Ethereum selling points

The most important thing is interoperability. Ethereum’s multiple tokens have seen enormous success, in part due to global standards. ERC-20s are virtually ubiquitous and can be easily moved between EVM chains. In contrast, Bitcoin suffers from competing token and registration standards whose acceptance is at the discretion of each platform.

Some prefer the BRC-20 standard. Others prefer Runes, developed by Ordinals creator Casey Rodarmor. Cursed inscriptions are a completely different branch. Bitcoin has a set of competing and overlapping standards for issuing tokens, and its L2 ecosystem is equally complex.

Stacks is the largest Bitcoin L2, unless you count the Lightning Network, but there are now dozens of other networks vying to become the ultimate Bitcoin scaling solution, including EVM applications. Some are sidechains, some are L2s, and some appear, at best, to have only a tangential connection to Bitcoin. This is all very confusing.

If Bitcoin is going to host DeFi, NFTs, real-world assets (RWA), and all the other on-chain use cases that developers of other use cases try to impose on it, it needs to become like Ethereum.

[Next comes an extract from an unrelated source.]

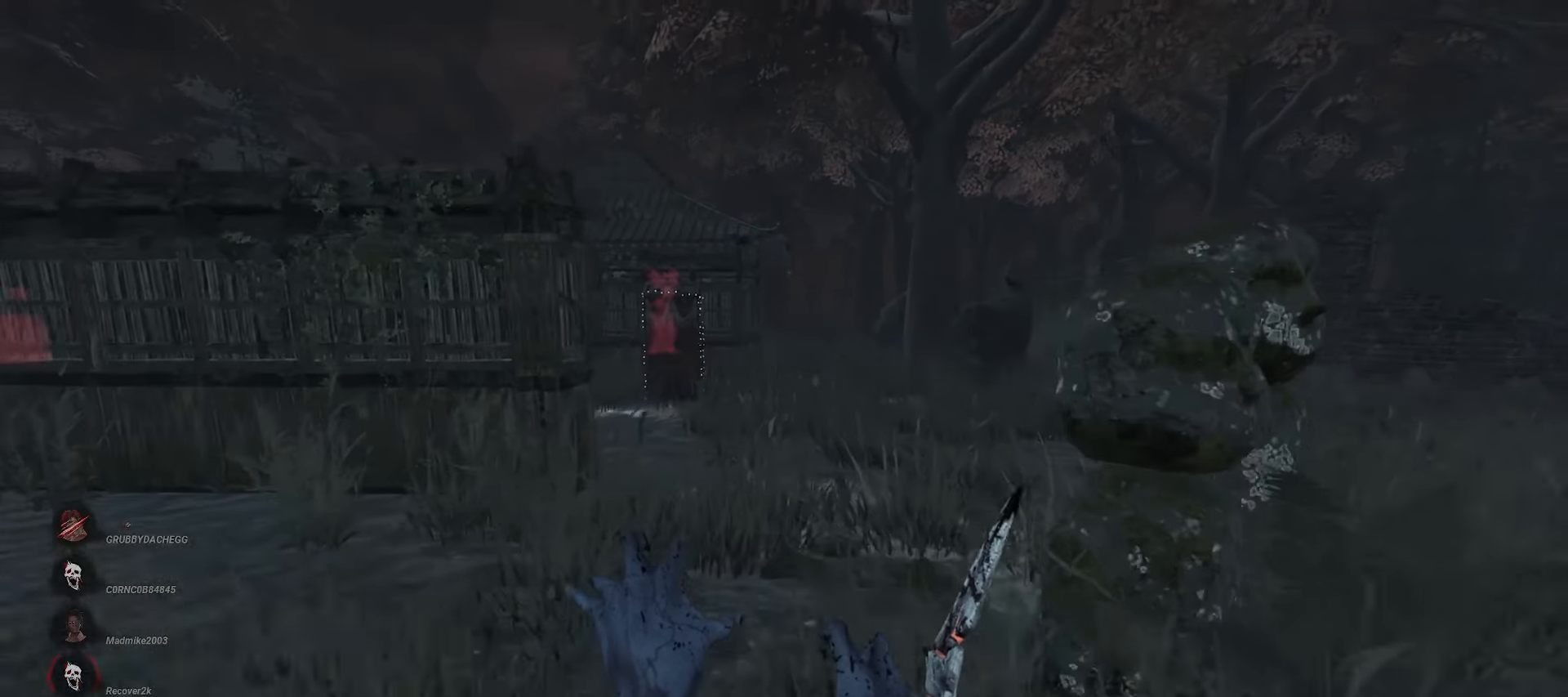
{"keys": ["w"], "mouse": ["right"], "events": []}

This doesn’t mean settling for proof of ownership or changing your core code base every six months. Instead, it calls for the adoption of global standards that allow value to flow freely across chains.

If Bitcoin developers can work together instead of formulating ideas separately, its ecosystem has the potential to grow exponentially in every meaningful metric, from daily active users to TVL. To achieve this, Bitcoin will become not only the world’s largest cryptocurrency in 2025, but also the world’s largest multi-token ecosystem.

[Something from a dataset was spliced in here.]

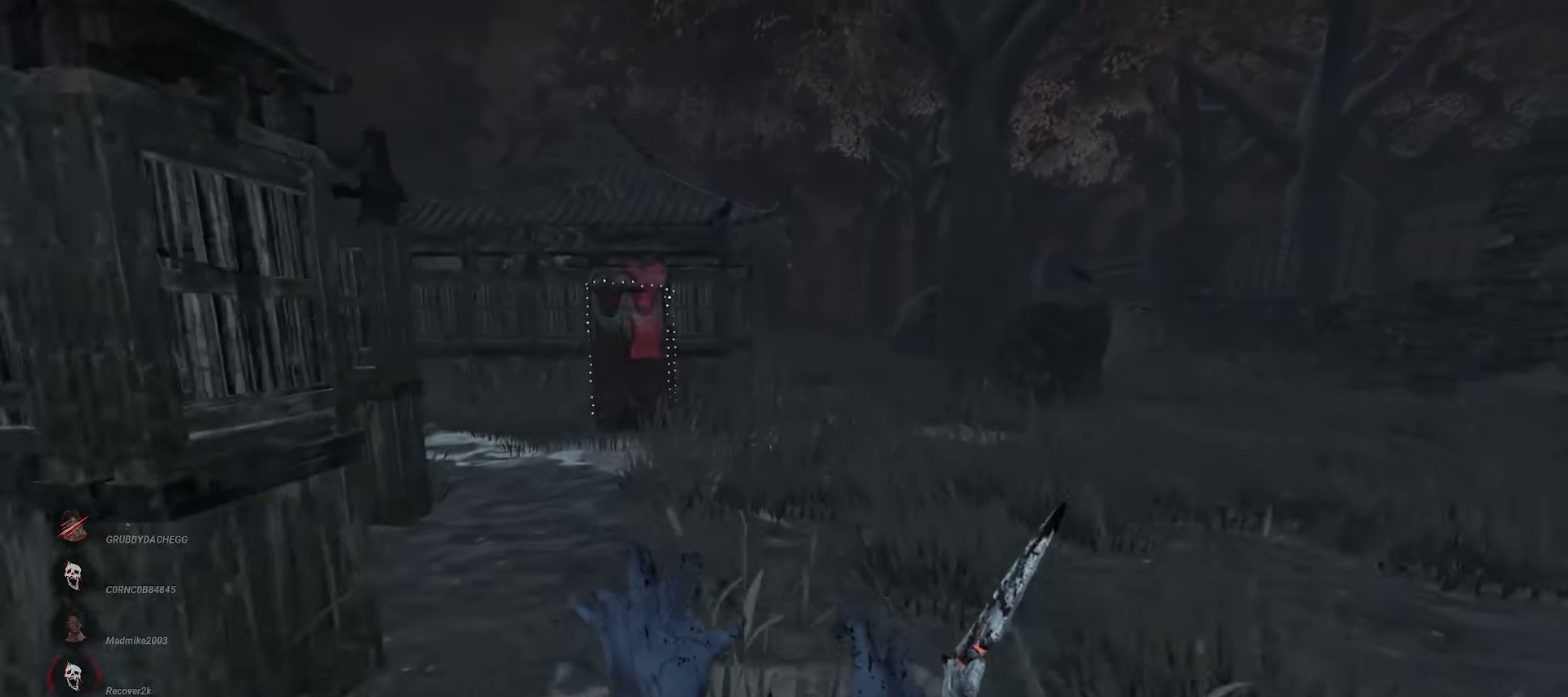
{"keys": ["w"], "mouse": ["right"], "events": []}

Total Value Locked (TVL) describes the value of assets held on the blockchain storage and decentralized finance protocol, and is a good starting point for comparing the Ethereum and Bitcoin ecosystems. TVL is an imprecise measure because it is possible to “double count” repackaged assets in multiple protocols. However, it provides a benchmark for measuring network activity and overall liquidity.

Time value is locked on Bitcoin and Ethereum. Source: Devilama

Bitcoin’s $1.15 billion TVL pales in comparison to Ethereum’s more than $65 billion — and that doesn’t include the billions on other EVM chains, all of which are tightly integrated with the main chain . However, it is clear that Bitcoin’s TVL is currently at the same level as Ethereum’s was four years ago, before the “DeFi Summer” triggered the Cambrian explosion of economic activity and inspired crazes like yield farming, algorithmic stablecoins, and new tokens and liquidity models like Ampleforth and OM.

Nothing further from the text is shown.